A variety of open-air artists audition for permits to perform throughout Baltimore


A contortionist contorted. Fiddlers fiddled. Guitarists strummed. There was a marionette artist, a comedy improvisation troupe, a didgeridoo player, a musician dressed in a 19th- century sailor costume, and Baltimore's own street-corner astronomer.

"Variety" meant variety at Baltimore's street-entertainer auditions, an event organized by the city to encourage poet-unicyclist-flame-swallower types onto streets in need of local quirkiness and color.

Twenty-one people signed up and paid the requisite $25 fee for the honor of strutting their stuff outdoors yesterday in Fells Point. For their troubles on a steamy afternoon, they earned an official permit from the newly formed Board of License for Street Entertainers and a concomitant stamp of legitimacy from the city for performances in areas other than Harborplace.

"Chicago has street performers. Boston. New York. San Francisco. Many of the cities that you think of as cities that are exciting and lively places to visit have street performers as part of the street scene," said Lisa Keir, the special assistant to the president of the Downtown Partnership of Baltimore, which helped organize the audition. Baltimore, she said, should be on that list, too.

"I think it's fantastic," said Jeff Swiss, a guitarist, who joined his violinist wife, Cindy Swiss, to play traditional fiddle tunes and an original song. "I'm glad they're finally doing this. They should have done it years ago, but it's better late than never."

Some in yesterday's crowd, which at one point included several dozen spectators, said that, actually, never would have been better. They argued that performing in public spaces is a right - not a privilege that the city can mete out and charge for. Some were vexed that after years of performing outside bureaucracy-free, suddenly they had to pay up.

"We think it's absolutely unconstitutional," Dave Roland, a lawyer at the Virginia-based Institute for Justice, said of the city ordinance that paved the way for yesterday's event. "If in fact the licensing board intends to issue licenses, we may well consider challenging the law's constitutionality under the First Amendment."

Roland signed up - he listed his skill as "oration" - in order to give a speech about liberty.

Kirby Fowler, the president of the Downtown Partnership of Baltimore, responded that the fee is partly to defray the cost of running the program, which is meant to organize and promote performers. The auditions weren't technically that, but rather a forum to kick off the program, he said.

He sounded surprised by the objections.

"Other cities have to crack down on street performers," he said. "Our problem in Baltimore is that we don't have enough."

But yesterday Broadway Plaza was crackling with the good, the bad, the bland and the kooky.
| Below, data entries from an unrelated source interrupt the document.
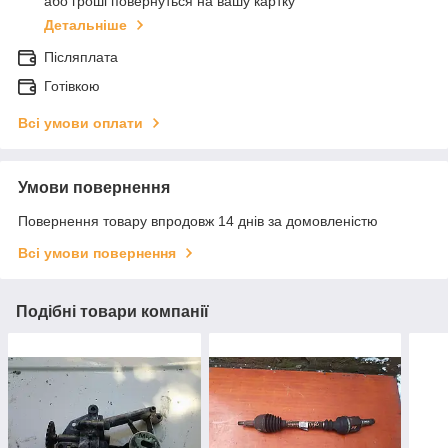
або гроші повернуться на вашу картку
Детальніше
Післяплата
Готівкою
Всі умови оплати
Умови повернення
Повернення товару впродовж 14 днів за домовленістю
Всі умови повернення
Подібні товари компанії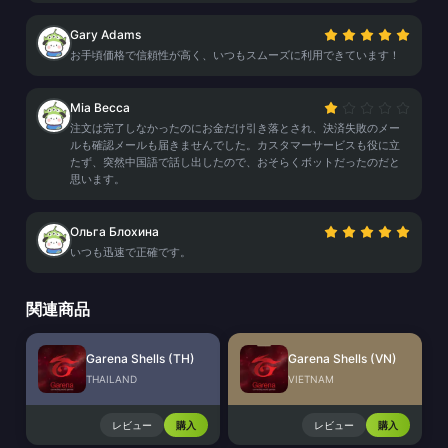
Gary Adams
お手頃価格で信頼性が高く、いつもスムーズに利用できています！
Mia Becca
注文は完了しなかったのにお金だけ引き落とされ、決済失敗のメー
ルも確認メールも届きませんでした。カスタマーサービスも役に立
たず、突然中国語で話し出したので、おそらくボットだったのだと
思います。
Ольга Блохина
いつも迅速で正確です。
関連商品
Garena Shells (TH)
Garena Shells (VN)
THAILAND
VIETNAM
レビュー
購入
レビュー
購入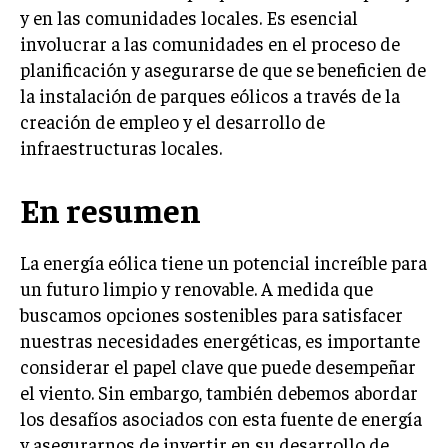
ÉTICA EMPRESARIAL Y RESPONSABILIDAD
y en las comunidades locales. Es esencial
SOCIAL
involucrar a las comunidades en el proceso de
planificación y asegurarse de que se beneficien de
BLOG
la instalación de parques eólicos a través de la
creación de empleo y el desarrollo de
infraestructuras locales.
Acerca de
Últimas entradas
En resumen
Carlos Rojas
Soy Carlos Rojas, un eterno curioso del mundo
La energía eólica tiene un potencial increíble para
tecnológico. Mi objetivo es explorar y explicar las
un futuro limpio y renovable. A medida que
innovaciones que moldean nuestro futuro. En mis
ratos libres, disfruto de la meditación, una práctica
buscamos opciones sostenibles para satisfacer
que me ayuda a mantener la claridad en el rápido mundo de la
nuestras necesidades energéticas, es importante
tecnología.
considerar el papel clave que puede desempeñar
el viento. Sin embargo, también debemos abordar
Aparece en periódicos digitales y domina los buscadores,
Infórmate aquí.
los desafíos asociados con esta fuente de energía
y asegurarnos de invertir en su desarrollo de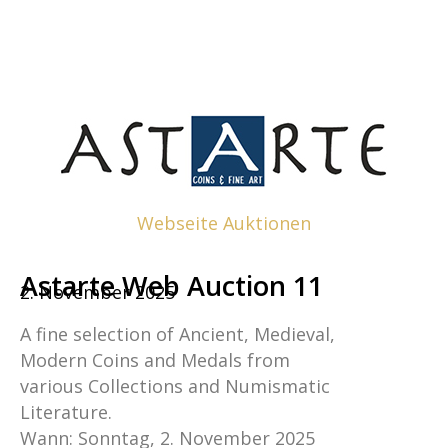
Webseite Auktionen
Astarte Web Auction 11
2. November 2025
A fine selection of Ancient, Medieval,
Modern Coins and Medals from
various Collections and Numismatic
Literature.
Wann: Sonntag, 2. November 2025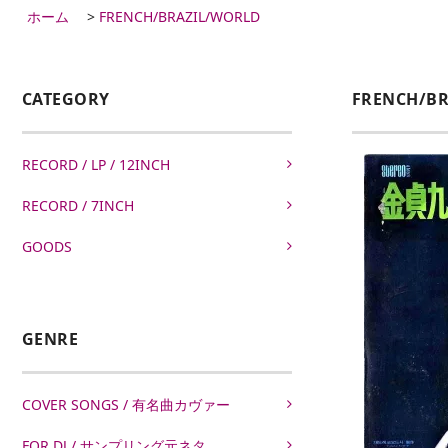
ホーム
>
FRENCH/BRAZIL/WORLD
CATEGORY
FRENCH/B
RECORD / LP / 12INCH
RECORD / 7INCH
GOODS
GENRE
COVER SONGS / 有名曲カヴァー
FOR DJ / サンプリング元ネタ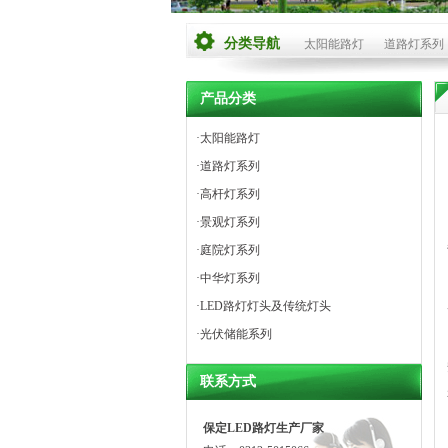
分类导航
太阳能路灯
道路灯系列
产品分类
·
太阳能路灯
·
道路灯系列
·
高杆灯系列
·
景观灯系列
·
庭院灯系列
·
中华灯系列
·
LED路灯灯头及传统灯头
·
光伏储能系列
联系方式
保定LED路灯生产厂家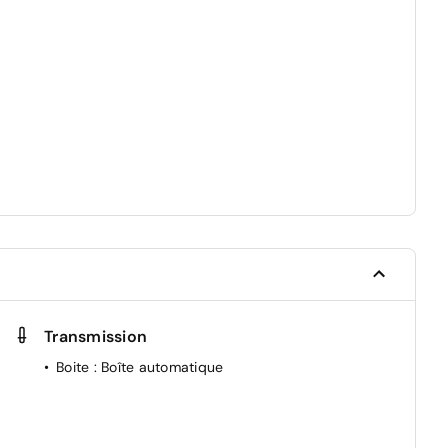
Transmission
Boite
: Boîte automatique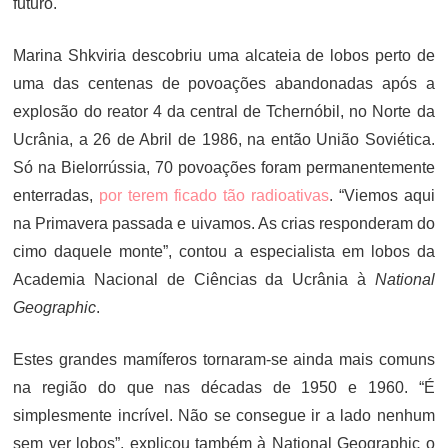
futuro.
Marina Shkviria descobriu uma alcateia de lobos perto de
uma das centenas de povoações abandonadas após a
explosão do reator 4 da central de Tchernóbil, no Norte da
Ucrânia, a 26 de Abril de 1986, na então União Soviética.
Só na Bielorrússia, 70 povoações foram permanentemente
enterradas,
por terem ficado tão radioativas
. “Viemos aqui
na Primavera passada e uivamos. As crias responderam do
cimo daquele monte”, contou a especialista em lobos da
Academia Nacional de Ciências da Ucrânia à
National
Geographic
.
Estes grandes mamíferos tornaram-se ainda mais comuns
na região do que nas décadas de 1950 e 1960. “É
simplesmente incrível. Não se consegue ir a lado nenhum
sem ver lobos”, explicou também à National Geographic o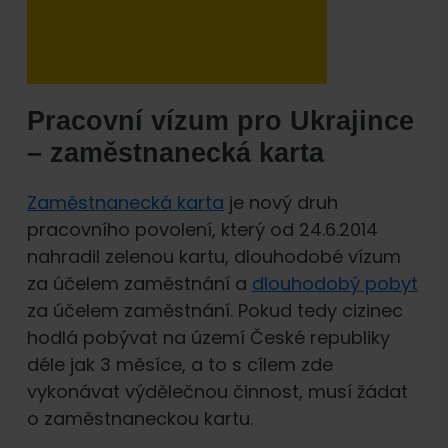
Pracovní vízum pro Ukrajince
– zaměstnanecká karta
Zaměstnanecká karta
je nový druh
pracovního povolení, který od 24.6.2014
nahradil zelenou kartu, dlouhodobé vízum
za účelem zaměstnání a
dlouhodobý pobyt
za účelem zaměstnání. Pokud tedy cizinec
hodlá pobývat na území České republiky
déle jak 3 měsíce, a to s cílem zde
vykonávat výdělečnou činnost, musí žádat
o zaměstnaneckou kartu.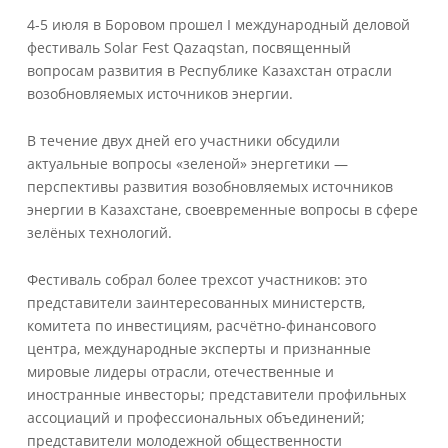
4-5 июля в Боровом прошел I международный деловой
фестиваль Solar Fest Qazaqstan, посвященный
вопросам развития в Республике Казахстан отрасли
возобновляемых источников энергии.
В течение двух дней его участники обсудили
актуальные вопросы «зеленой» энергетики —
перспективы развития возобновляемых источников
энергии в Казахстане, своевременные вопросы в сфере
зелёных технологий.
Фестиваль собрал более трехсот участников: это
представители заинтересованных министерств,
комитета по инвестициям, расчётно-финансового
центра, международные эксперты и признанные
мировые лидеры отрасли, отечественные и
иностранные инвесторы; представители профильных
ассоциаций и профессиональных объединений;
представители молодежной общественности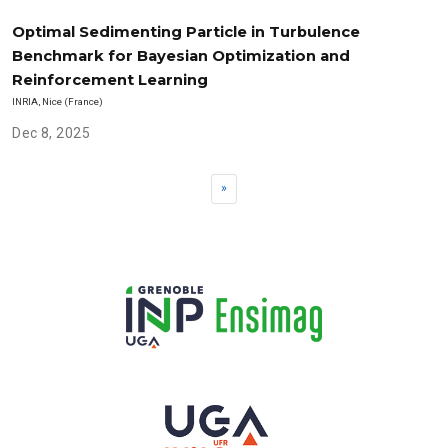
Optimal Sedimenting Particle in Turbulence
Benchmark for Bayesian Optimization and
Reinforcement Learning
INRIA, Nice (France)
Dec 8, 2025
»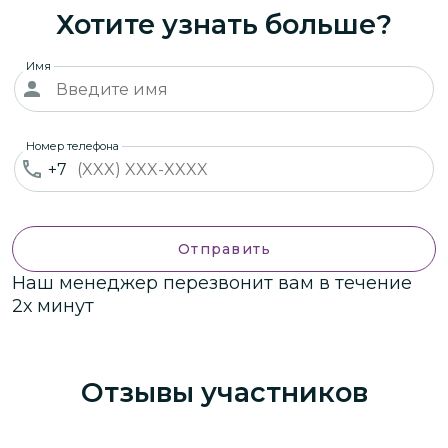
Хотите узнать больше?
Имя
Номер телефона
+7
Отправить
Наш менеджер перезвонит вам в течение
2х минут
Отзывы участников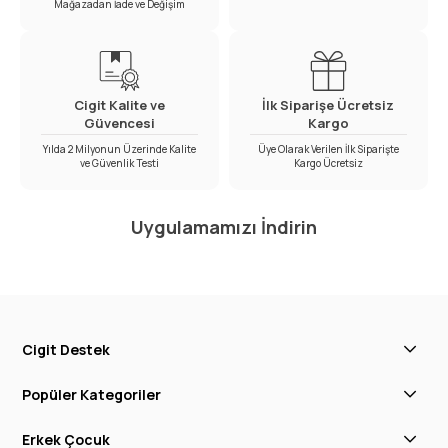
Mağazadan İade ve Değişim
Cigit Kalite ve
İlk Siparişe Ücretsiz
Güvencesi
Kargo
Yılda 2 Milyonun Üzerinde Kalite
Üye Olarak Verilen İlk Siparişte
ve Güvenlik Testi
Kargo Ücretsiz
Uygulamamızı İndirin
Cigit Destek
Popüler Kategoriler
Erkek Çocuk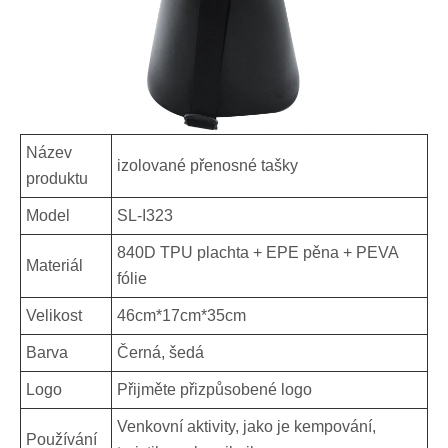
Název
izolované přenosné tašky
produktu
Model
SL-I323
840D TPU plachta + EPE pěna + PEVA
Materiál
fólie
Velikost
46cm*17cm*35cm
Barva
Černá, šedá
Logo
Přijměte přizpůsobené logo
Venkovní aktivity, jako je kempování,
Používání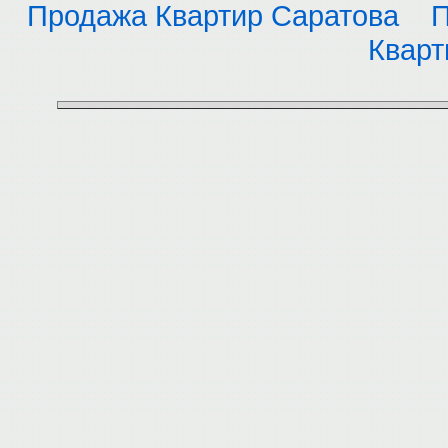
Продажа Квартир Саратова
П
Кварт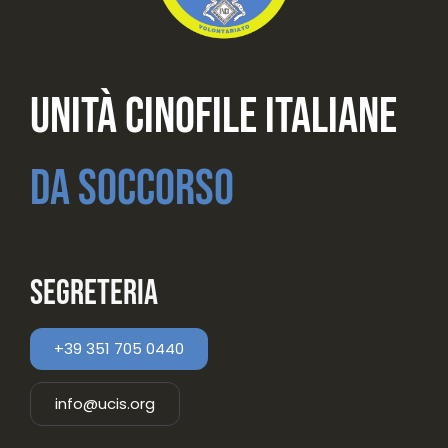
Unità Cinofile Italiane
Da Soccorso
Segreteria
+39 351 705 0440
info@ucis.org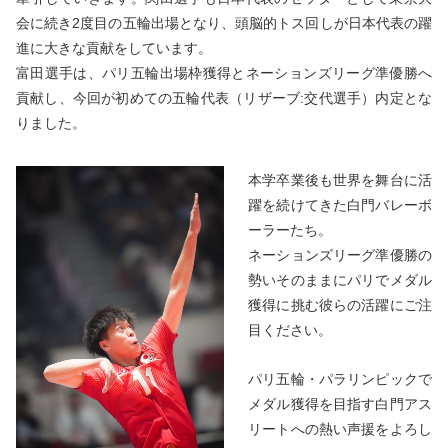
会に続き2度目の五輪出場となり、頭脳的トス回しが日本代表の躍
進に大きな貢献をしています。
富田選手は、パリ五輪出場枠獲得とネーションズリーグ準優勝へ
貢献し、今回が初めての五輪代表（リザーブ:交代選手）内定とな
りました。
本学卒業後も世界を舞台に活
躍を続けてきた白門バレーボ
ーラーたち。
ネーションズリーグ準優勝の
勢いそのままにパリでメダル
獲得に挑む彼らの活躍にご注
目ください。
パリ五輪・パラリンピックで
メダル獲得を目指す白門アス
リートへの熱い声援をよろし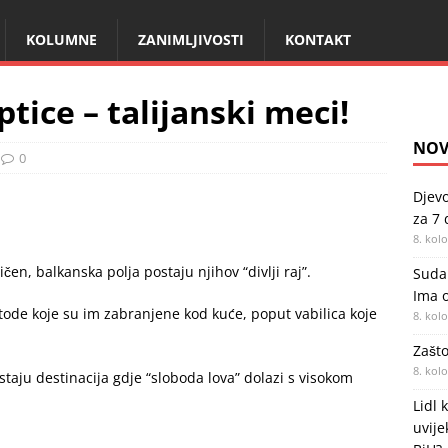
KOLUMNE
ZANIMLJIVOSTI
KONTAKT
tice – talijanski meci!
NOV
0
Djevo
za 7
8. kol
ičen, balkanska polja postaju njihov “divlji raj”.
Sudar
Ima o
tode koje su im zabranjene kod kuće, poput vabilica koje
8. kol
Zašt
8. kol
staju destinacija gdje “sloboda lova” dolazi s visokom
Lidl 
uvije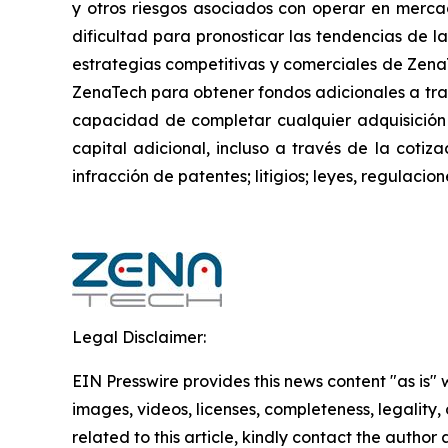
y otros riesgos asociados con operar en mercad
dificultad para pronosticar las tendencias de la
estrategias competitivas y comerciales de Zena
ZenaTech para obtener fondos adicionales a trav
capacidad de completar cualquier adquisición
capital adicional, incluso a través de la cotiz
infracción de patentes; litigios; leyes, regulac
Legal Disclaimer:
EIN Presswire provides this news content "as is" 
images, videos, licenses, completeness, legality, o
related to this article, kindly contact the author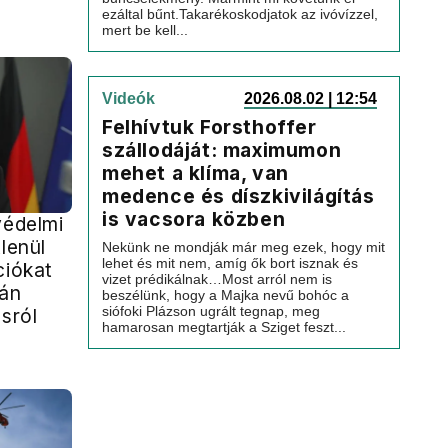
ezáltal bűnt.Takarékoskodjatok az ivóvízzel,
mert be kell...
Videók
2026.08.02 | 12:54
Felhívtuk Forsthoffer
szállodáját: maximumon
mehet a klíma, van
medence és díszkivilágítás
is vacsora közben
védelmi
tlenül
Nekünk ne mondják már meg ezek, hogy mit
lehet és mit nem, amíg ők bort isznak és
ciókat
vizet prédikálnak…Most arról nem is
rán
beszélünk, hogy a Majka nevű bohóc a
siófoki Plázson ugrált tegnap, meg
ásról
hamarosan megtartják a Sziget feszt...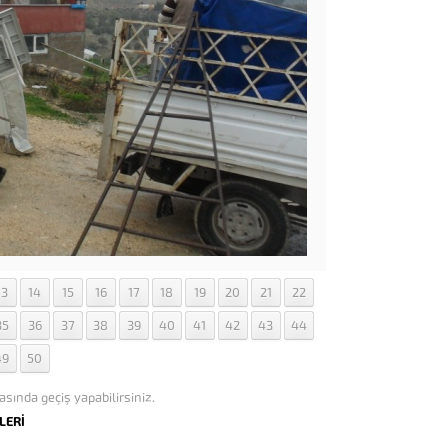
13
14
15
16
17
18
19
20
21
22
35
36
37
38
39
40
41
42
43
44
49
50
asında geçiş yapabilirsiniz.
LERİ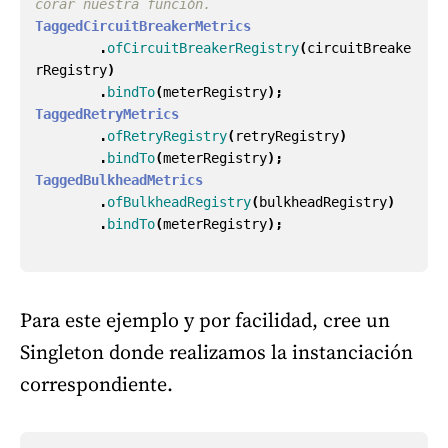
corar nuestra función.
TaggedCircuitBreakerMetrics
.
ofCircuitBreakerRegistry
(
circuitBreake
rRegistry
)
.
bindTo
(
meterRegistry
);
TaggedRetryMetrics
.
ofRetryRegistry
(
retryRegistry
)
.
bindTo
(
meterRegistry
);
TaggedBulkheadMetrics
.
ofBulkheadRegistry
(
bulkheadRegistry
)
.
bindTo
(
meterRegistry
);
Para este ejemplo y por facilidad, cree un
Singleton donde realizamos la instanciación
correspondiente.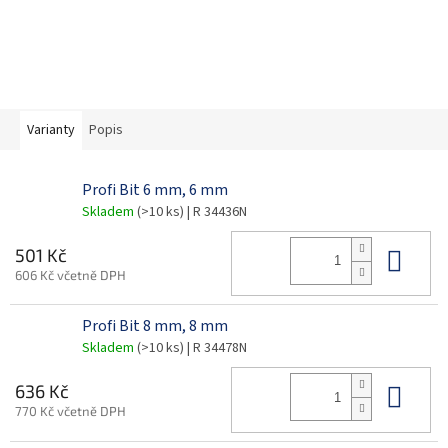
Varianty
Popis
Profi Bit 6 mm, 6 mm
Skladem
(>10 ks)
| R 34436N
Do 
501 Kč
606 Kč včetně DPH
Profi Bit 8 mm, 8 mm
Skladem
(>10 ks)
| R 34478N
Do 
636 Kč
770 Kč včetně DPH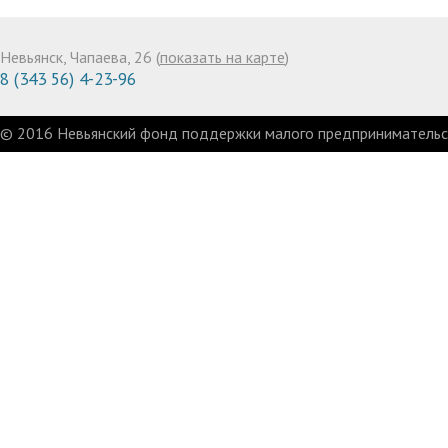
Невьянск, Чапаева, 26 (
показать на карте
)
8 (343 56) 4-23-96
© 2016 Невьянский фонд поддержки малого предпринимательст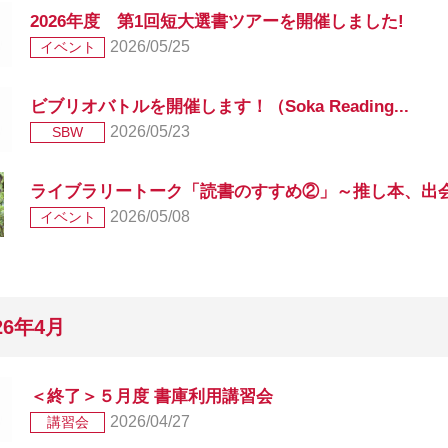
2026年度 第1回短大選書ツアーを開催しました!
2026/05/25
イベント
ビブリオバトルを開催します！（Soka Reading...
2026/05/23
SBW
ライブラリートーク「読書のすすめ②」～推し本、出会っ
2026/05/08
イベント
26年4月
＜終了＞５月度 書庫利用講習会
2026/04/27
講習会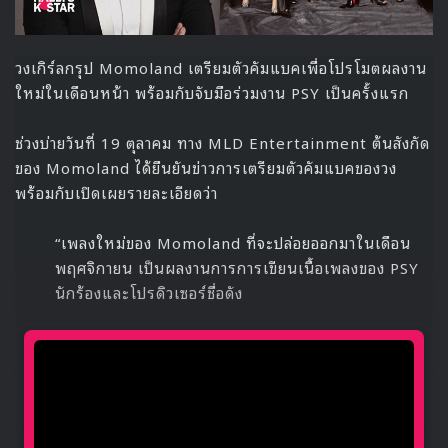
วงเกิร์ลกรุป Momoland เตรียมตัวคัมแบคเพื่อโปรโมตผลงาน
ใหม่ในเดือนหน้า พร้อมกับจับมือร่วมงาน PSY เป็นครั้งแรก
ช่วงบ่ายวันที่ 19 ตุลาคม ทาง MLD Entertainment ต้นสังกัด
ของ Momoland ได้ยืนยันข่าวการเตรียมตัวคัมแบคของวง
พร้อมกับเปิดเผยรายละเอียดว่า
“เพลงใหม่ของ Momoland ที่จะปล่อยออกมาในเดือน
พฤศจิกายน เป็นผลงานการการเขียนเนื้อเพลงของ PSY
นักร้องและโปรดิวเซอร์ชื่อดัง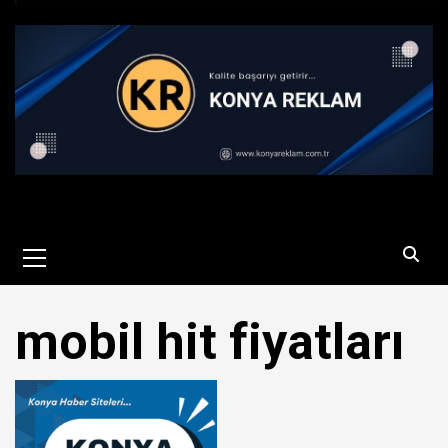
Primary
Menu
mobil hit fiyatları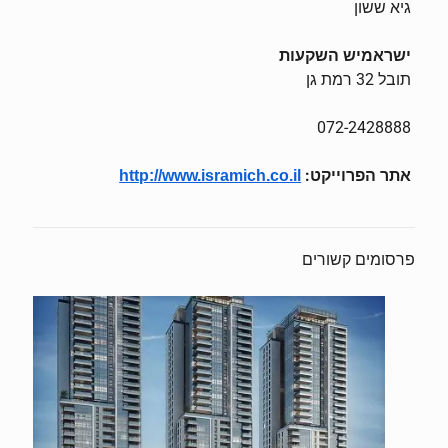
גיא ששון
ישראמיש השקעות
תובל 32 רמת גן
072-2428888
אתר הפרוייקט:
http://www.isramich.co.il
פרסומים קשורים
Mary Jane Oelke gracefully manipulated a marionette elephant across the stage. The elephant loped over to a bucket, dipped in his trunk and blew out a bubble.

Herman Heyn, who has been enlightening Baltimoreans about the stars and planets for 18 years, aimed his telescope at Saturn and invited the crowd to take a peek.

"I'm the only astronomer in the world who does it 24/7," he said.

Ian Hesford played the didgeridoo, the tabla and a kubing, a bamboo mouth harp from the Philippines - and earned $14 for his five minutes. "It's like practicing outside with a live audience," he said. "You can't beat that dynamic."

Two girls edged into the stage area holding hands and began to twirl to the music.

A spectator, Ed "Bustahh" Brown, hooted. "That's what it's all about right there," Brown said. The girls spun and spun, and when the music stopped, they took deep bows.